Avec cette ico­no­gra­phie russe que je com­mence à bien connaître, j’a­vance pru­dem­ment, je décor­tique dou­ce­ment les codes de ce dix-neu­vième siècle incer­tain, écar­té entre Mos­cou et Saint-Péters­bourg, entre un peuple affa­mé confi­né dans un cam­pagne sou­mise la plu­part du temps sous des mètres de neige et une bour­geoi­sie et une aris­to­cra­tie qui n’ont pas hési­té à atti­rer à elles les plus grands écri­vains et artistes pour syn­thé­ti­ser le raf­fi­ne­ment de l’i­den­ti­té russe.

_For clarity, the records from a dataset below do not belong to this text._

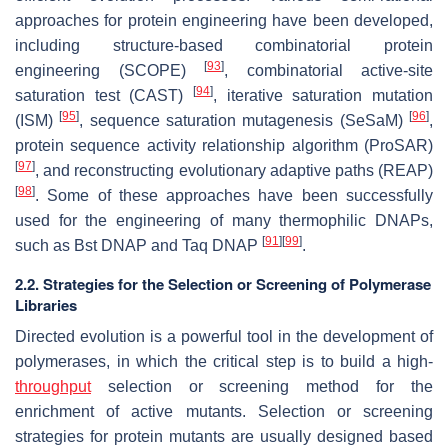
approaches for protein engineering have been developed,
including structure-based combinatorial protein
[
93
]
engineering (SCOPE)
, combinatorial active-site
[
94
]
saturation test (CAST)
, iterative saturation mutation
[
95
]
[
96
]
(ISM)
, sequence saturation mutagenesis (SeSaM)
,
protein sequence activity relationship algorithm (ProSAR)
[
97
]
, and reconstructing evolutionary adaptive paths (REAP)
[
98
]
. Some of these approaches have been successfully
used for the engineering of many thermophilic DNAPs,
[
91
]
[
99
]
such as Bst DNAP and Taq DNAP
.
2.2. Strategies for the Selection or Screening of Polymerase
Libraries
Directed evolution is a powerful tool in the development of
polymerases, in which the critical step is to build a high-
throughput
selection or screening method for the
enrichment of active mutants. Selection or screening
strategies for protein mutants are usually designed based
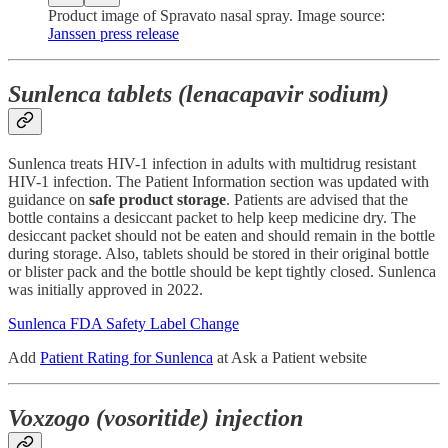
Product image of Spravato nasal spray. Image source:
Janssen press release
Sunlenca tablets (lenacapavir sodium)
Sunlenca treats HIV-1 infection in adults with multidrug resistant
HIV-1 infection. The Patient Information section was updated with
guidance on
safe product storage
. Patients are advised that the
bottle contains a desiccant packet to help keep medicine dry. The
desiccant packet should not be eaten and should remain in the bottle
during storage. Also, tablets should be stored in their original bottle
or blister pack and the bottle should be kept tightly closed. Sunlenca
was initially approved in 2022.
Sunlenca FDA Safety Label Change
Add
Patient Rating for Sunlenca
at Ask a Patient website
Voxzogo (vosoritide) injection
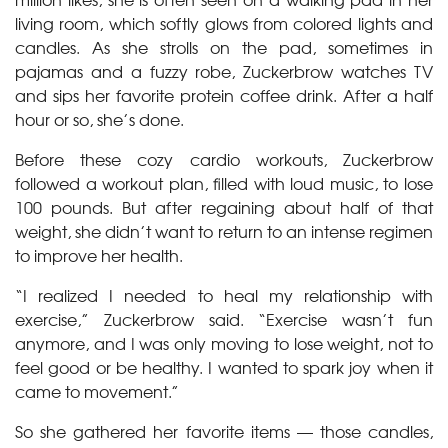
living room, which softly glows from colored lights and
candles. As she strolls on the pad, sometimes in
pajamas and a fuzzy robe, Zuckerbrow watches TV
and sips her favorite protein coffee drink. After a half
hour or so, she’s done.
Before these cozy cardio workouts, Zuckerbrow
followed a workout plan, filled with loud music, to lose
100 pounds. But after regaining about half of that
weight, she didn’t want to return to an intense regimen
to improve her health.
“I realized I needed to heal my relationship with
exercise,” Zuckerbrow said. “Exercise wasn’t fun
anymore, and I was only moving to lose weight, not to
feel good or be healthy. I wanted to spark joy when it
came to movement.”
So she gathered her favorite items — those candles,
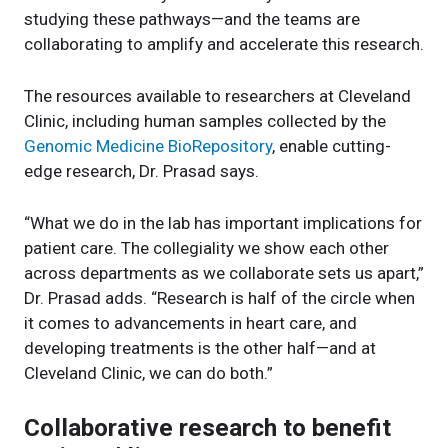
studying these pathways—and the teams are
collaborating to amplify and accelerate this research.
The resources available to researchers at Cleveland
Clinic, including human samples collected by the
Genomic Medicine BioRepository
, enable cutting-
edge research, Dr. Prasad says.
“What we do in the lab has important implications for
patient care. The collegiality we show each other
across departments as we collaborate sets us apart,”
Dr. Prasad adds. “Research is half of the circle when
it comes to advancements in heart care, and
developing treatments is the other half—and at
Cleveland Clinic, we can do both.”
Collaborative research to benefit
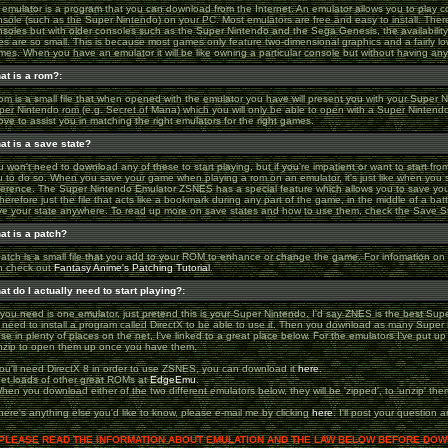
 emulator is a program that you can download from the Internet. An emulator allows you to play
nsole (such as the Super Nintendo) on your PC. Most emulators are free and easy to install. The
nsoles but with older consoles such as the Super Nintendo and the Sega Genesis, the availabilit
es are so small. This is because most games only feature two-dimensional graphics and a fairly lo
es. When you have an emulator it will be like owning a particular console but without having any 
at is a rom?:
om is a small file that when opened with the emulator you have will present you with your Super 
per Nintendo rom (e.g. Secret of Mana) which you will only be able to open with a Super Nintend
ve to assist you in matching the right emulators for the right games.
at is a save state?
 won't need to download any of these to start playing, but if you're impatient or want to start fro
u to do so. When you save your game when playing a rom on an emulator, it's just like when you 
fference. The Super Nintendo Emulator ZSNES has a special feature which allows you to save your
therefore just the file that acts like a bookmark during any part of the game, in the middle of a bat
ve your state anywhere. To read up more on save states and how to use them, check the Save S
at is a patch?
patch is a small file that you add to your ROM to enhance or change the game. For infomation 
n check out
Fantasy Anime's Patching Tutorial
.
at do I actually need to start playing?:
 you need is one emulator, just pretend this is your Super Nintendo. I'd say ZNES is the best Su
ll need to install a program called DirectX to be able to use it. Then you download as many Supe
se in plenty of places on the net, I've linked to a great place below. For the emulators I've put u
nzip to open them up once you have them.
You'll need DirectX 8 in order to use ZSNES, you can download it
here
.
Get loads of other great ROMs at
EdgeEmu
.
hen you download either of the two different emulators below, they will be 'zipped', to 'unzip' t
there's anything else you'd like to know, please e-mail me by clicking
here
. I'll post your question
PLEASE READ THE INFORMATION ABOUT EMULATION AND THE LAW BELOW BEFORE DOWN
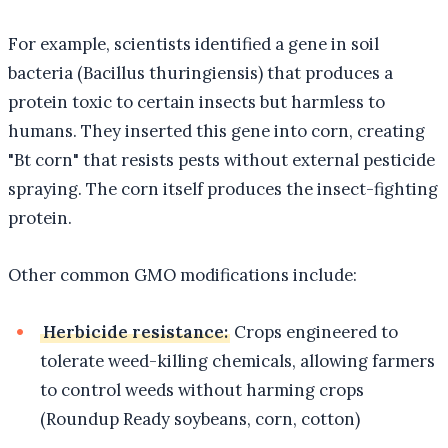
For example, scientists identified a gene in soil
bacteria (Bacillus thuringiensis) that produces a
protein toxic to certain insects but harmless to
humans. They inserted this gene into corn, creating
"Bt corn" that resists pests without external pesticide
spraying. The corn itself produces the insect-fighting
protein.
Other common GMO modifications include:
Herbicide resistance:
Crops engineered to
tolerate weed-killing chemicals, allowing farmers
to control weeds without harming crops
(Roundup Ready soybeans, corn, cotton)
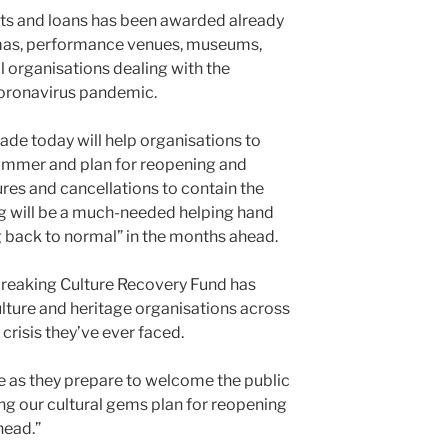
nts and loans has been awarded already
mas, performance venues, museums,
al organisations dealing with the
oronavirus pandemic.
de today will help organisations to
summer and plan for reopening and
res and cancellations to contain the
ing will be a much-needed helping hand
ng back to normal” in the months ahead.
reaking Culture Recovery Fund has
lture and heritage organisations across
crisis they’ve ever faced.
de as they prepare to welcome the public
ing our cultural gems plan for reopening
head.”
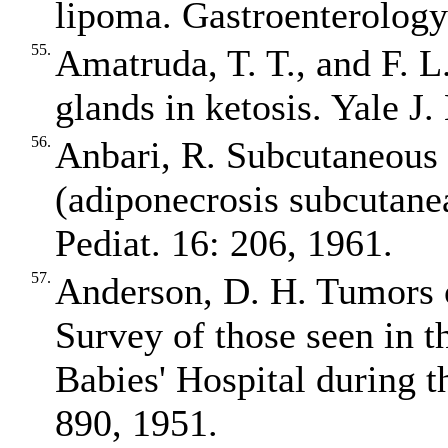
lipoma. Gastroenterology
55.
Amatruda, T. T., and F. L
glands in ketosis. Yale J
56.
Anbari, R. Subcutaneous 
(adiponecrosis subcutane
Pediat. 16: 206, 1961.
57.
Anderson, D. H. Tumors o
Survey of those seen in t
Babies' Hospital during 
890, 1951.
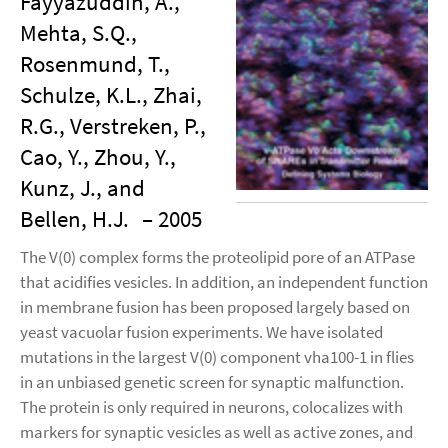
Fayyazuddin, A.,
Mehta, S.Q.,
Rosenmund, T.,
Schulze, K.L., Zhai,
R.G., Verstreken, P.,
Cao, Y., Zhou, Y.,
Kunz, J., and
Bellen, H.J.
– 2005
The V(0) complex forms the proteolipid pore of an ATPase
that acidifies vesicles. In addition, an independent function
in membrane fusion has been proposed largely based on
yeast vacuolar fusion experiments. We have isolated
mutations in the largest V(0) component vha100-1 in flies
in an unbiased genetic screen for synaptic malfunction.
The protein is only required in neurons, colocalizes with
markers for synaptic vesicles as well as active zones, and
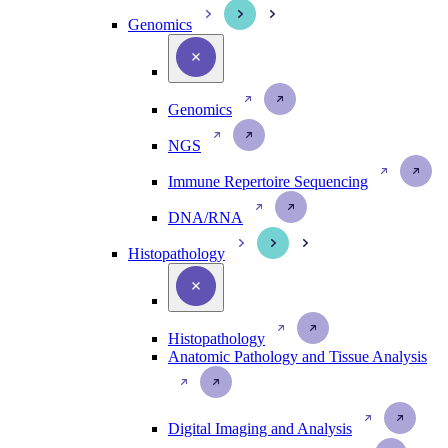
Genomics
Genomics
NGS
Immune Repertoire Sequencing
DNA/RNA
Histopathology
Histopathology
Anatomic Pathology and Tissue Analysis
Digital Imaging and Analysis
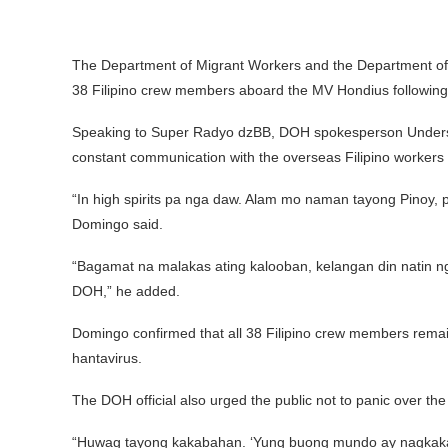
The Department of Migrant Workers and the Department of H
38 Filipino crew members aboard the MV Hondius following th
Speaking to Super Radyo dzBB, DOH spokesperson Underse
constant communication with the overseas Filipino workers
“In high spirits pa nga daw. Alam mo naman tayong Pinoy, pa
Domingo said.
“Bagamat na malakas ating kalooban, kelangan din natin ng
DOH,” he added.
Domingo confirmed that all 38 Filipino crew members remain
hantavirus.
The DOH official also urged the public not to panic over th
“Huwag tayong kakabahan. ‘Yung buong mundo ay nagkakar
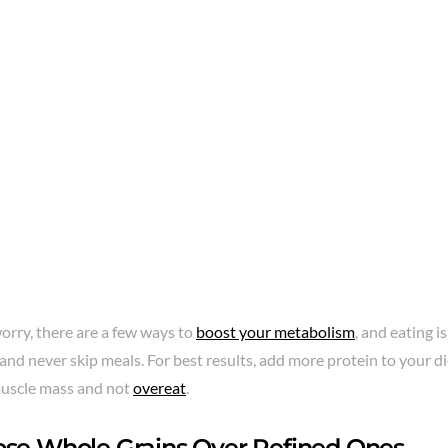
orry, there are a few ways to
boost your metabolism
, and eating i
and never skip meals. For best results, add more protein to your die
uscle mass and not
overeat
.
ose Whole Grains Over Refined Ones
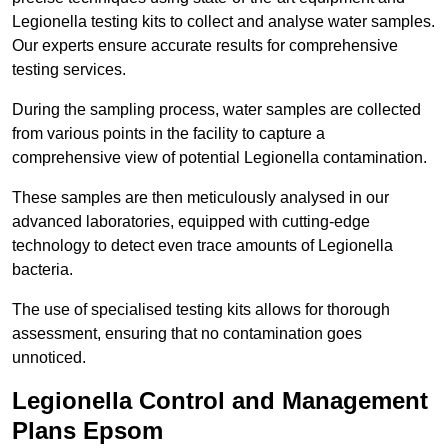
Legionella testing kits to collect and analyse water samples.
Our experts ensure accurate results for comprehensive
testing services.
During the sampling process, water samples are collected
from various points in the facility to capture a
comprehensive view of potential Legionella contamination.
These samples are then meticulously analysed in our
advanced laboratories, equipped with cutting-edge
technology to detect even trace amounts of Legionella
bacteria.
The use of specialised testing kits allows for thorough
assessment, ensuring that no contamination goes
unnoticed.
Legionella Control and Management
Plans Epsom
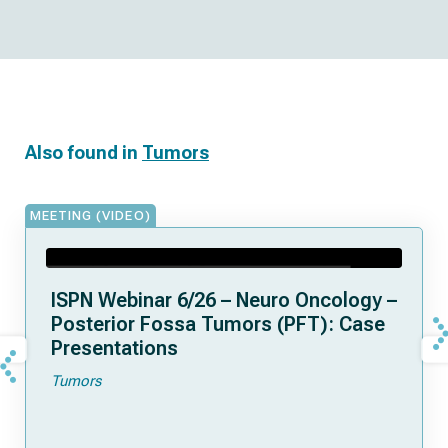
Also found in
Tumors
MEETING (VIDEO)
ISPN Webinar 6/26 – Neuro Oncology –
Posterior Fossa Tumors (PFT): Case
Presentations
Tumors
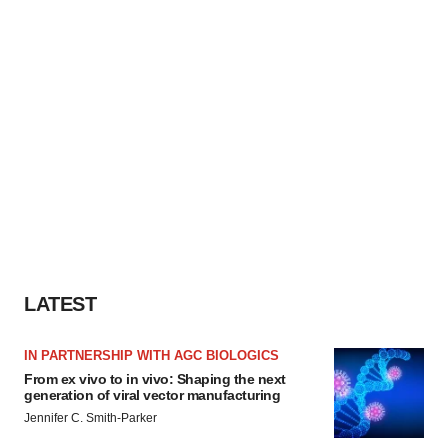
LATEST
IN PARTNERSHIP WITH AGC BIOLOGICS
From ex vivo to in vivo: Shaping the next
generation of viral vector manufacturing
Jennifer C. Smith-Parker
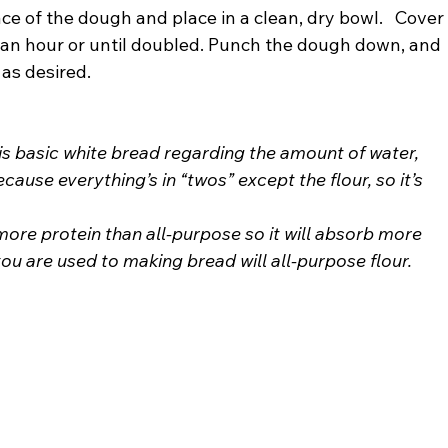
face of the dough and place in a clean, dry bowl.   Cover
t an hour or until doubled. Punch the dough down, and 
 as desired.
his basic white bread regarding the amount of water, 
 because everything’s in “twos” except the flour, so it’s 
ore protein than all-purpose so it will absorb more 
 you are used to making bread will all-purpose flour.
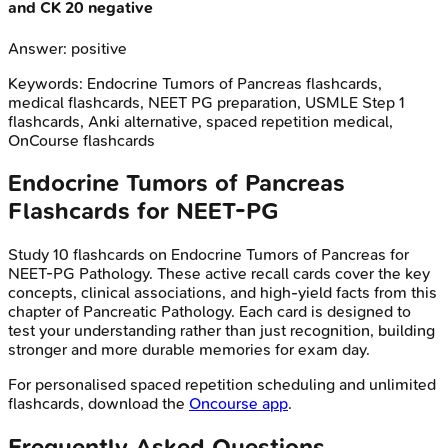
and CK 20 negative
Answer:
positive
Keywords:
Endocrine Tumors of Pancreas
flashcards,
medical flashcards, NEET PG preparation, USMLE Step 1
flashcards, Anki alternative, spaced repetition medical,
OnCourse flashcards
Endocrine Tumors of Pancreas
Flashcards for
NEET-PG
Study
10
flashcards on
Endocrine Tumors of Pancreas
for
NEET-PG
Pathology
. These active recall cards cover the key
concepts, clinical associations, and high-yield facts from this
chapter of
Pancreatic Pathology
. Each card is designed to
test your understanding rather than just recognition, building
stronger and more durable memories for exam day.
For personalised spaced repetition scheduling and unlimited
flashcards, download the
Oncourse app
.
Frequently Asked Questions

Ivan Kramskoi, portrait d'une inconnue

Ce por­trait (1883) peint par Ivan Kram­skoi (Иван Николаевич Крамской), un peintre très en vogue à la fin du dix-neu­vième siècle s’ap­pelle Por­trait d’une incon­nue et fait par­tie des pein­tures mys­té­rieuses qui ont eu un réel rôle dans la créa­tion à leur époque. En plus d’a­voir entre­te­nu le mythe de son abso­lu incon­nui­té, Kram­skoi a peint une incon­nue par­fai­te­ment sen­suelle ; joues rosées et pleines, fines lèvres rehaus­sées de rouge, sour­cils fins et regard las­cif. Son air à la fois hau­tain et déta­ché, sa pos­ture dans la voi­ture et ses habits riches (regar­dez le man­chon cou­su de rubans de velours bleu et les four­rures de son col) ont atti­ré sur elle les regards… et le scan­dale, car un visage sans nom et un air si pro­vo­cant ne peuvent être que celui d’une pros­ti­tuée. Peut-être, mais c’est en tout cas, selon cer­tains, ce tableau qui ins­pi­ra Tol­stoï dans la concep­tion d’Anna Kare­nine (Анна Каренина — 1887). Aujourd’­hui encore, on retrouve une repro­duc­tion de cette toile sur la plu­part des édi­tions du livre.